Anyone up in arms about government spending ought to get a kick out of this: Manhattan’s Major Economic Crime Bureau is getting a new department devoted to tracking the digital flow of illicit money through the city, but it won’t cost taxpayers a dime. Instead, the unit will be funded with but a fraction of the $3 billion forked over by six major banks in settlements for cybercrimes of their own.
According to Bloomberg, “settlements have been reached with large foreign banks including HSBC Holdings Plc and Standard Chartered Plc over disguised wire transfers with governments subject to U.S. trade sanctions.” Such violations will be among the sort investigated by the new unit.

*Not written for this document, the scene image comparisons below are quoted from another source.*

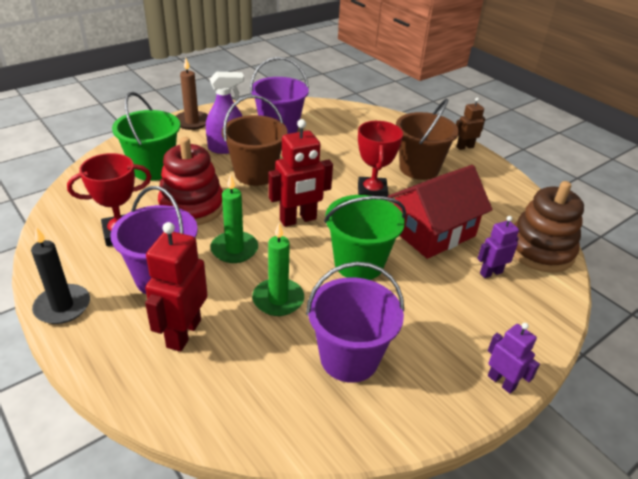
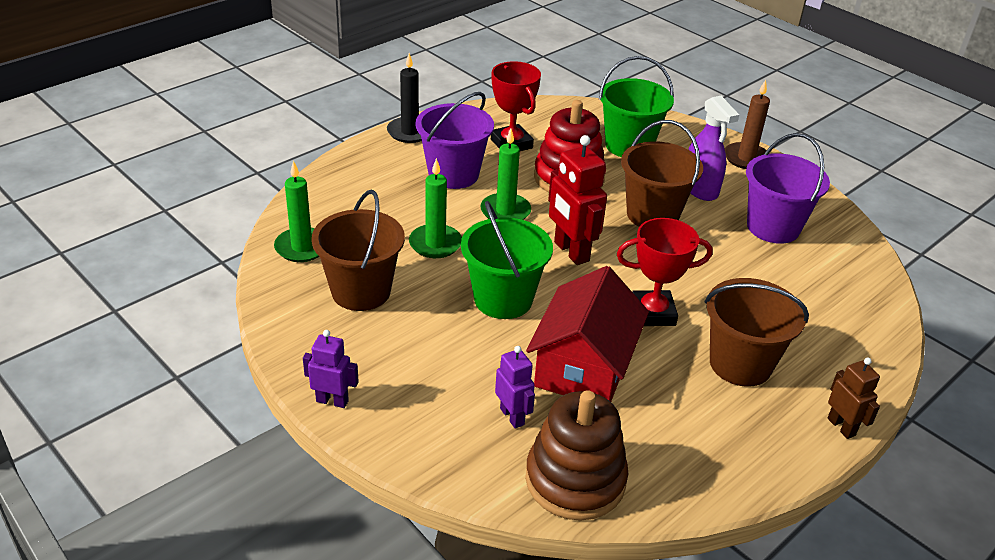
camera: 85 degrees right, 0 degrees up
(183, 333) = (385, 194): red robot -> none
(272, 410) = (302, 247): none -> green candle
(349, 358) = (361, 291): purple bucket -> brown bucket
(432, 232) = (583, 367): red house -> red house turned 60 degrees clockwise
(501, 382) = (332, 401): purple robot -> purple robot turned 120 degrees counterclockwise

“Due to money received in the sanctions investigations, we can invest in public-safety efforts in New York City that relate to cybercrime and technology,” District Attorney Cyrus Vance Jr. said in a cybercrime symposium at New York’s Federal Reserve Bank. He remarked that international money movement is a common factor in a diverse range of illegal activities, from intellectual property theft and identity theft to human trafficking, and therefore a necessary point of focus for law enforcement, which is struggling to keep pace with Web technology.
Most of all, however, Vance is interested in updating the legal approach to the kind of white-collar crime that bankrolled the new unit. In September he issued “sweeping recommendations for modernizing antiquated fraud and corruption laws,” which have “not undergone a comprehensive revision since 1965” or been substantially updated since 1986.
“State laws have simply not kept pace with technological and other advancements, greatly impeding the ability of local prosecutors to combat these crimes,” he said.